Едва услышав, что мне нужно будет пройти через это унижение, я сразу решила для себя, что врача к себе не подпущу. Ну не будут же они меня связывать. Однако при взгляде на этого человека у меня пропала вся моя непримиримая агрессивность, и через несколько минут я с удивлением осознала, что покорно и спокойно отвечаю на его вопросы.
Он не высказывал мне своего осуждения, не спрашивал, за что я сижу в тюрьме (хотя, думаю, был извещён об этом заранее). Он вообще ничего не спрашивал из того, что не касалось состояния моего здоровья. И как-то так получилось, что ему даже не пришлось уговаривать меня дать себя осмотреть. Затем, споласкивая длинные тонкие руки над погнутым железным тазом, он сказал тихо и спокойно:
– Да, беременность уже неплохая. Второй месяц на исходе.
Я сидела, как громом поражённая.
– Что неплохое?
– Беременны вы, в положении! Разве не знали об этом? – старик деликатно постучал в дверь камеры и сказал мне на прощанье, – вы бы не сидели на холодном полу, это может быть вредно для ребёнка.., – после чего вышел в коридор.
А я осталась с невозможной, с ног сшибающей новостью – беременна? Разве я могу быть беременна? Беременными бывают жёны толстых бюргеров или глупые девушки вроде Ингрид Лауэр, разве могу быть беременна я? В первые минуты до меня даже не дошло, что отцом ребёнка является насильник Генрих, хотя ни с кем другим интимных отношений у меня никогда не было. И только потом я осознала, что ношу в себе ребёнка этого ублюдка.
Почему моя мать, сделавшая всё для того, чтобы сохранить своего второго ребёнка, когда я была в первом классе, всё-таки потеряла его? А я, блуждая по лесам и долам, ночуя в холоде в оврагах, сидя в тюремной камере, сохранила в себе отродье Генриха! В момент осознания этого факта мне казалось, что вся несправедливость, которая существует в этом мире, обрушилась на меня.
Я продолжала сидеть на полу. Совет старого доктора звучал в ушах издевательством. Похоже, этому ребёнку ничего не вредно. Я изо всей силы ударила себя кулаком по животу.
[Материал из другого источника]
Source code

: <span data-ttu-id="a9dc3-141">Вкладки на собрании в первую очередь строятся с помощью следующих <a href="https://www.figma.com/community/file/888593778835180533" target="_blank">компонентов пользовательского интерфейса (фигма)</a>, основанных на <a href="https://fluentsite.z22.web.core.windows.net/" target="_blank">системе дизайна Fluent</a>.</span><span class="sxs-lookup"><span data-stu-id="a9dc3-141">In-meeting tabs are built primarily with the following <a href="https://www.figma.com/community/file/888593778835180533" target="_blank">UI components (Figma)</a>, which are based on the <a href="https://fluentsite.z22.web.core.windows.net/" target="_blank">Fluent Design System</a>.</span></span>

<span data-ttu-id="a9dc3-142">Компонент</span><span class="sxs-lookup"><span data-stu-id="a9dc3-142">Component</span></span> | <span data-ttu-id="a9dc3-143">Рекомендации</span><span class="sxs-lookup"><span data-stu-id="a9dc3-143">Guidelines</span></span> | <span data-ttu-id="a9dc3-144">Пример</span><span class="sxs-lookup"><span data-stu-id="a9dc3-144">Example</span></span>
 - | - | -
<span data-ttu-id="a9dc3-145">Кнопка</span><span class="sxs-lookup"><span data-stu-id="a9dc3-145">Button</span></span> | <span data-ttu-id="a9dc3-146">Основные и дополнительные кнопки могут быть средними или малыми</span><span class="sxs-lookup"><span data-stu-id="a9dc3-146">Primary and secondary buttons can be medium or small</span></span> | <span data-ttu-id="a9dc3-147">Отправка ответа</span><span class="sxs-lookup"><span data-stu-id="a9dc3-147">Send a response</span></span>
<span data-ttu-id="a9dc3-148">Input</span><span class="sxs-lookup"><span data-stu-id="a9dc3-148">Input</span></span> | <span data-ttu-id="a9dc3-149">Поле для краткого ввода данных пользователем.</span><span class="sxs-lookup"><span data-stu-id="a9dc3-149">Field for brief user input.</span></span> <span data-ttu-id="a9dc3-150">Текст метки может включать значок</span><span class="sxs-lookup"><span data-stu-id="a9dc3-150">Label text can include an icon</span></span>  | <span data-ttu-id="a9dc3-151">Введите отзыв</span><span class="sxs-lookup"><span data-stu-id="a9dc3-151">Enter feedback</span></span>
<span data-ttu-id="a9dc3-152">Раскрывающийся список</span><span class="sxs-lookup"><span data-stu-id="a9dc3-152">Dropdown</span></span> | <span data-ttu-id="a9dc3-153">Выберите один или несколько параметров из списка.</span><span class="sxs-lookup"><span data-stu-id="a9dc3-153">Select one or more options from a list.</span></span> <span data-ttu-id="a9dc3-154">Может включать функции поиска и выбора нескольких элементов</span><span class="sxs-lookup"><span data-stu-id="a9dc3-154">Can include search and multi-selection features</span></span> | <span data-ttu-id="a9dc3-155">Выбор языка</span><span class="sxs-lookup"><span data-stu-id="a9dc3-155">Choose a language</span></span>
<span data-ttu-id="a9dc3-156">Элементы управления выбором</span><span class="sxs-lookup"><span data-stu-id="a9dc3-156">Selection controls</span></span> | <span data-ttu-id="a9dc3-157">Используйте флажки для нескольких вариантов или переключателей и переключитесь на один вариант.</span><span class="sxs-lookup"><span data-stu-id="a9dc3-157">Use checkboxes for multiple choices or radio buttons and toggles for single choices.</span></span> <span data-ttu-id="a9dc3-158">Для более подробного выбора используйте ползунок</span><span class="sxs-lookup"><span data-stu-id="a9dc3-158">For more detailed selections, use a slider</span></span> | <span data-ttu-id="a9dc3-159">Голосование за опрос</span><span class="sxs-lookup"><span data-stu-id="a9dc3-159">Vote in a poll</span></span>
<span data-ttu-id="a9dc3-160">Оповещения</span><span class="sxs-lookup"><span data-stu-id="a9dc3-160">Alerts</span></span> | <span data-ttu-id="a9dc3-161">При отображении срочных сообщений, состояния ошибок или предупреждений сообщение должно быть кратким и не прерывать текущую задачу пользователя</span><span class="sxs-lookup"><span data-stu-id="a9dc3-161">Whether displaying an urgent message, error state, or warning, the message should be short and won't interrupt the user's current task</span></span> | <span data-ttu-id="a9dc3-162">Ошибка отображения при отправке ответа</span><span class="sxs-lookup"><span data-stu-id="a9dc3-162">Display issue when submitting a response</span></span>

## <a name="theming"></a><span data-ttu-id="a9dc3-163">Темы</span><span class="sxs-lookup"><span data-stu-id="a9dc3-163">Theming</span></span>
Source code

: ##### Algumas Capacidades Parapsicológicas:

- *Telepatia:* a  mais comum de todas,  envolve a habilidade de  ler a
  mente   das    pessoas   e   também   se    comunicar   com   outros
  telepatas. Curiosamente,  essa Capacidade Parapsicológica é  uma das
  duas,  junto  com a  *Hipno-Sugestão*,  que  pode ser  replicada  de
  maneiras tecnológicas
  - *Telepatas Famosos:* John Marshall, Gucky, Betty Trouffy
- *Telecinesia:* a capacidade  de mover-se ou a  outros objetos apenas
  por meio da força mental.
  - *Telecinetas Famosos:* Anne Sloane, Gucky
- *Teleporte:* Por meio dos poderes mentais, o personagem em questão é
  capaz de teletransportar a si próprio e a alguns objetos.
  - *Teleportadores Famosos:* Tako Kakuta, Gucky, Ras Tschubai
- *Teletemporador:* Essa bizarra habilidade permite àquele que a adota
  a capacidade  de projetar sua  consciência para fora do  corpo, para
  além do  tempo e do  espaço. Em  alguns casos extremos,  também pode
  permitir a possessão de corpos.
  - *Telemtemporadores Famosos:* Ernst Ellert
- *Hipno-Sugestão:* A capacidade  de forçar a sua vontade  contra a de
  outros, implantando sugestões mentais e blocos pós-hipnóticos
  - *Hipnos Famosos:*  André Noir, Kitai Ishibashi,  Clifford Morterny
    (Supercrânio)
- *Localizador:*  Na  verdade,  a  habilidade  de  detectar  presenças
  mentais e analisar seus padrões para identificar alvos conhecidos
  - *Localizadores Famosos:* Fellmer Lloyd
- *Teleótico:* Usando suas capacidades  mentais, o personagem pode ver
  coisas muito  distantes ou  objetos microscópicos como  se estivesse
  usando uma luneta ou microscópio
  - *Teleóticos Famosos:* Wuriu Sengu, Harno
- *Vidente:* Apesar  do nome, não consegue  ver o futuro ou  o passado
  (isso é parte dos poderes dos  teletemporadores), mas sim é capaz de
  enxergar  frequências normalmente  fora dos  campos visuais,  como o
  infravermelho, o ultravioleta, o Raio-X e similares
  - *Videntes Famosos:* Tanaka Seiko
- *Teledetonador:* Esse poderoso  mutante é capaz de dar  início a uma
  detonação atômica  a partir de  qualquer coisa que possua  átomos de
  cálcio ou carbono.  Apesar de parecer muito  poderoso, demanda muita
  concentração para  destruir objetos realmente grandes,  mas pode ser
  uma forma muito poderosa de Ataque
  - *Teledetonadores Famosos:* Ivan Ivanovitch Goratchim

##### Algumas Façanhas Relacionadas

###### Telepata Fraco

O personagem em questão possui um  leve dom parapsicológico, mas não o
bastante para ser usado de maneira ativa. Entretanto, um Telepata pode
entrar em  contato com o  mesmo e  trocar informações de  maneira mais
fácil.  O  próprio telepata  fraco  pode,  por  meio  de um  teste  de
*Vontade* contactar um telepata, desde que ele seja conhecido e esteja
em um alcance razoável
Потом стала вспоминать различные истории о беременности и родах, которые приходилось слышать ранее, урывками, намёками, так как в нашей семье считалось, что девочке негоже интересоваться такими темами.
Когда-то наша служанка разговаривала с соседкой и рассказывала о своей двоюродной сестре, проживающей в деревне. Эта несчастная женщина носила уже двенадцатого ребёнка. Денег в семье не было, муж ушёл на заработки в Вену, новый младенец ей был совершенно ни к чему. Она пыталась вытравить нежеланный плод самыми разными способами.
Когда я слушала этот рассказ, запоминать его мне не было никакой нужды. Помнится, назывался хинин, очень горячая вода и прыжки со стола на пол. Конечно, достать хинина в тюрьме было невозможно. Да и с горячей водой тут были явные проблемы. А вот стол в камере был. Порадовавшись тому, что пока сижу в одиночке, я взгромоздилась на стол и спрыгнула с него, стараясь попасть в середину комнаты. Продолжим упражнение дальше. Но на седьмом или восьмом прыжке дверь камеры распахнулась, и усатый надзиратель грубо крикнул мне:
– Ты что тут вытворяешь? В карцер захотела? Или смирительную рубашку надеть на тебя?
Дверь захлопнулась. Я сидела на холодном полу и лила злые слёзы.
После освидетельствования врача отношение ко мне изменилось. Не могу сказать, чтобы оно стало лучше. Но вся тюремная обслуга начала меня сторониться так, как будто бы я была заразна. В добавление к обычной похлёбке каждый день утром мне приносили стакан молока. А дело моё, между тем, шло к суду. Дитрих как будто потерял ко мне интерес.
Дни шли за днями. Я с ужасом ждала, когда у меня начнёт расти живот, представляя, как скоро стану такой же неповоротливой бочкой, как Инга. Но пока ничего такого не наблюдалось, я даже наоборот, как будто бы похудела. Примерно через месяц старый врач пришёл снова. К тому времени у меня накопилось к нему несколько вопросов. Несмотря на то, что в нашей школе была биология, я почти ничего не знала о естественных реакциях женского организма на беременность. Что ещё раз говорит о никчемности нашего женского образования. Впрочем, не буду об этом сейчас.